Welcome to 2013. It's been a busy six weeks since my last update, although I was down with the flu for part of it. If you got the same virus, my sympathies!
The highlights:
-- This week I published a long explanatory piece about the messy, mind-blowing history of California's new retroactive tax on small business investors. A previous commentary on the tax change, from guest writer Brian Overstreet, has turned into one of our most-viewed stories ever.
-- Facebook's new Graph Search feature, which lets you search for people, places, photos, and other stuff that you or your friends have "liked," is a very big deal. In my January 18 column I tried to explain why.
-- Speaking of graphs: my geekiest piece of the year so far was a look at Neo Technology, makers of the Neo4j graph database. If you haven't heard of graph databases, you will soon. My piece explained why they're important and why Neo's founder, a brash Swede named Emil Eifrem, thinks his company could be the next Oracle.

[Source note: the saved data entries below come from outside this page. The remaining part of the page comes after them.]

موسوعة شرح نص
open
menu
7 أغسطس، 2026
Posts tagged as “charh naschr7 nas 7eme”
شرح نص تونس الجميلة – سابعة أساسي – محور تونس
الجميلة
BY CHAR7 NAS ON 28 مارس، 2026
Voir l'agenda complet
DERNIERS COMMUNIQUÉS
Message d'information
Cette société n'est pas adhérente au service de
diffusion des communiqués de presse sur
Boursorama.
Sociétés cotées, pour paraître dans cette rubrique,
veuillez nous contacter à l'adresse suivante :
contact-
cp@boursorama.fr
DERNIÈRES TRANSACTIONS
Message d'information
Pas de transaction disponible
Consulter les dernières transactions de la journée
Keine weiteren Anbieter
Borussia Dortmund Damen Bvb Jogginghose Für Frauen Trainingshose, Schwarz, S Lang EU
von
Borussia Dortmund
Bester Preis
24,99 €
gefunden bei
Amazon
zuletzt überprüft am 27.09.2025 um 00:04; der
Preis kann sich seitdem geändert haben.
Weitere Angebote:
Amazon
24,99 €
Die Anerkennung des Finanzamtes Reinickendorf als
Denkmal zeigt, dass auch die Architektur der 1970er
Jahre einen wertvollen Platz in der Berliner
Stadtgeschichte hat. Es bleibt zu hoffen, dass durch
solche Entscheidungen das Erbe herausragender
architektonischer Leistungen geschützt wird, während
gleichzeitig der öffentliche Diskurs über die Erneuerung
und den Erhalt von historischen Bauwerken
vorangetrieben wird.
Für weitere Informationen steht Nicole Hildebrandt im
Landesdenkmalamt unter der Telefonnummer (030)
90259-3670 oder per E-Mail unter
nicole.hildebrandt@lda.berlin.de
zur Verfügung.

-- I am a huge fan of Facebook's quieter cousin, Path, which was co-founded by ex-Facebooker Dave Morin. Right before the holidays I published a piece explaining why I think Path is an example of mobile social networking done right. As a companion piece, I published the full transcript of my interview with Morin -- it's fascinating reading for anyone interested in mobile development, design, or social networks.
-- Also in the mobile-social department, I wrote about Flock, the new photo-sharing app from the makers of Bump.
-- I published a couple of slide shows that ended up attracting gazillions of page views. One was a tour of Yammer's gorgeous new offices in the Central Market district of San Francisco. The other was a look back at a FoodStartups event that I moderated on January 10, the question being: who's investing in food startups these days, and how can you get your food-related startup off the ground?
-- As a longtime fan of public radio, I'm fascinated by the way radio is evolving in the Internet era. I did two big pieces dissecting the trend. The first was a profile of Stitcher, which offers what's probably the best app for accessing on-demand radio shows (aka podcasts). The other was a Q&A with the CEO of TuneIn, which operates the world's largest directory of streaming live radio shows.
-- I spent some time with Josh Felser and Dave Samuel, the founders of a cool seed-stage investing outfit called Freestyle Capital. As former startup founders themselves, they had some interesting advice about which sorts of entrepreneurs are cut out to become investors, and which aren't.
-- It's an annual holiday tradition now: the Xconomy guide to the best apps for that new tablet under the tree. I followed it up with a list of 10 apps that will make you feel smarter and more cultured in 2013.
-- Boston-area medical-records automation company Athenahealth recently announced that it plans to buy San Mateo-based mobile medical reference leader Epocrates for $293 million. Coincidentally, just two weeks before the announcement I'd interviewed Epocrates CEO Andrew Hurd about the company's product plans (and specifically, why it abandoned its own big project to build an electronic health records system). That gave me material for a deep look at the logic behind the Epocrates-Athenahealth deal.
-- Green Throttle Games thinks your smartphone will be your next game console. I profiled their project to build Bluetooth game controllers and software that turns solo mobile games into multi-player extravaganzas. And I got to try one of their first games.
-- Lastly, I looked at the question of whether mobile devices and the Internet let introverted people like myself be even more introverted, or whether, on the contrary, they help keep us tethered to our friends. In the process I shared reviews, of a sort, of Susan Cain's recent book "Quiet: The Power of Introverts in a World That Can't Stop Talking" and Sherry Turkle's "Alone Together: Why We Expect More From Technology and Less From Each Other." (They're both great reads!)